Hablé con el guardia de seguridad y con el supervisor, pero no pudieron añadir nada a la información que la señora Friedman me había proporcionado. Entré en un bar a tomar un café y un sándwich, regresé a mi apartamento a recoger una pequeña bolsa negra que me había dado mi amigo Ángel y cogí otro taxi para ir al apartamento de Catherine Demeter.
7
El apartamento, en un edificio rehabilitado de obra vista con cuatro plantas, estaba en Greenpoint, una parte de Brooklyn habitada mayoritariamente por italianos, irlandeses y polacos, entre estos últimos un gran número de ex activistas del sindicato Solidaridad. De la Fundición Continental de Greenpoint había salido el acorazado Monitor para combatir contra el buque confederado Merrimac cuando Greenpoint era el centro industrial de Brooklyn.
Los forjadores, los alfareros y los impresores ya habían desaparecido, pero muchos de los descendientes de los antiguos trabajadores seguían allí. Pequeñas boutiques y panaderías polacas compartían fachada con arraigadas tiendas de kosher y con establecimientos que vendían aparatos eléctricos de segunda mano.
La manzana donde vivía Catherine Demeter dejaba aún bastante que desear, y en los peldaños de la mayoría de los edificios se veía a muchachos sentados con zapatillas de deporte y vaqueros por debajo de la cintura, que se dedicaban a fumar, silbar y gritar a las mujeres que pasaban. Vivía en el apartamento 14, probablemente en uno de los últimos pisos del bloque. Llamé al timbre, pero no me sorprendió comprobar que nadie contestaba por el portero automático. Probé en el 20, y cuando respondió una anciana, le dije que era de la compañía de gas y que había recibido aviso de un escape pero que el portero no estaba en su apartamento. Guardó silencio por un instante y luego me dejó pasar.
Imaginé que lo verificaría con el portero, así que disponía de poco tiempo, aunque si el apartamento no revelaba nada sobre el posible paradero de Catherine Demeter, tendría que hablar con el portero de todos modos o recurrir a los vecinos, o quizás incluso al cartero. Al cruzar el vestíbulo, abrí el buzón del apartamento 14 con una ganzúa y allí sólo encontré el último número de la revista New York y dos sobres que parecían de propaganda. Cerré el buzón y subí al tercer piso por la escalera.
El tercer piso estaba en silencio, con seis puertas recién barnizadas a lo largo del rellano, tres a cada lado. Me acerqué sigilosamente al número 14 y saqué la bolsa negra del interior de la chaqueta. Volví a llamar a la puerta, sólo para mayor seguridad, y extraje la espátula eléctrica de la bolsa. Ángel era el mejor especialista en allanamiento de morada que conocía, y yo, incluso estando en la policía, había tenido razones para solicitar sus servicios.

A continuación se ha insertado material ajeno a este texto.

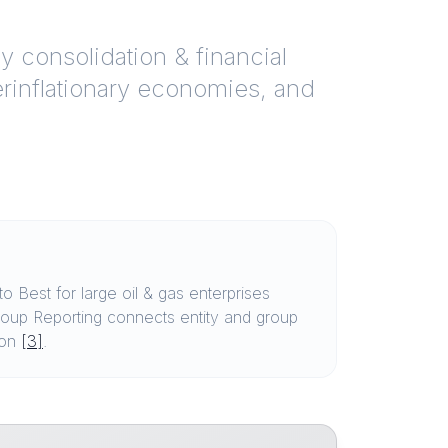
y consolidation & financial
perinflationary economies, and
Best for large oil & gas enterprises
oup Reporting connects entity and group
ion
[3]
.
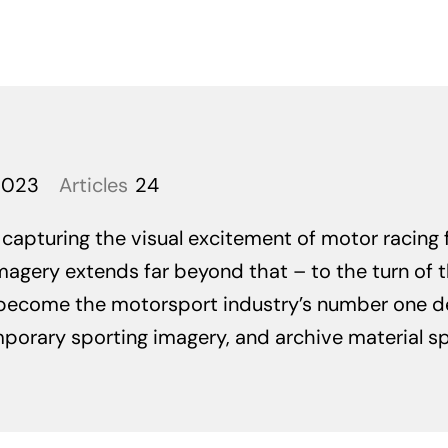
2023
Articles
24
apturing the visual excitement of motor racing fo
magery extends far beyond that – to the turn of th
become the motorsport industry’s number one de
rary sporting imagery, and archive material span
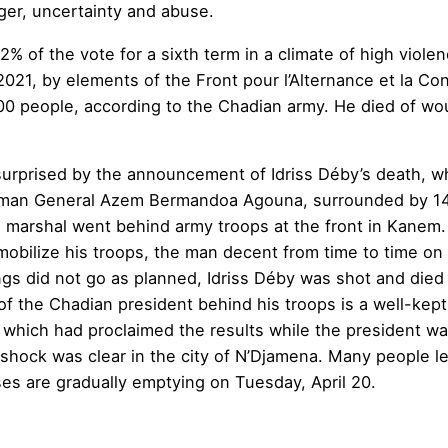
ger, uncertainty and abuse.
2% of the vote for a sixth term in a climate of high viole
, 2021, by elements of the Front pour l’Alternance et la 
300 people, according to the Chadian army. He died of wo
surprised by the announcement of Idriss Déby’s death, w
sman General Azem Bermandoa Agouna, surrounded by 14 o
marshal went behind army troops at the front in Kanem. 
To mobilize his troops, the man decent from time to time o
ngs did not go as planned, Idriss Déby was shot and died o
f the Chadian president behind his troops is a well-kept 
l, which had proclaimed the results while the president wa
shock was clear in the city of N’Djamena. Many people lef
es are gradually emptying on Tuesday, April 20.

A cambio, nunca lo había molestado y él se había mantenido fuera de mi camino desde el punto de vista profesional. Cuando tuvo que cumplir condena, hice lo que pude por facilitarle un poco las cosas dentro. La espátula fue una especie de prueba de gratitud. Una prueba de gratitud ilegal.
Parecía un taladro eléctrico pero era más pequeña y delgada, con una púa en un extremo que actuaba como ganzúa y palanca. Introduje la púa en la cerradura y apreté el gatillo. La espátula vibró ruidosamente durante un par de segundos y el resorte cedió. Entré en silencio y cerré la puerta, segundos antes de que otra puerta se abriese en el rellano. Inmóvil, esperé a que se cerrara y entonces guardé la espátula en la bolsa, volví a abrir la puerta y saqué un mondadientes del bolsillo. Lo partí en cuatro trozos que metí en la cerradura. Eso me daría tiempo de llegar a la escalera de incendios si alguien intentaba entrar en el apartamento mientras yo estaba allí. A continuación cerré la puerta y encendí la luz.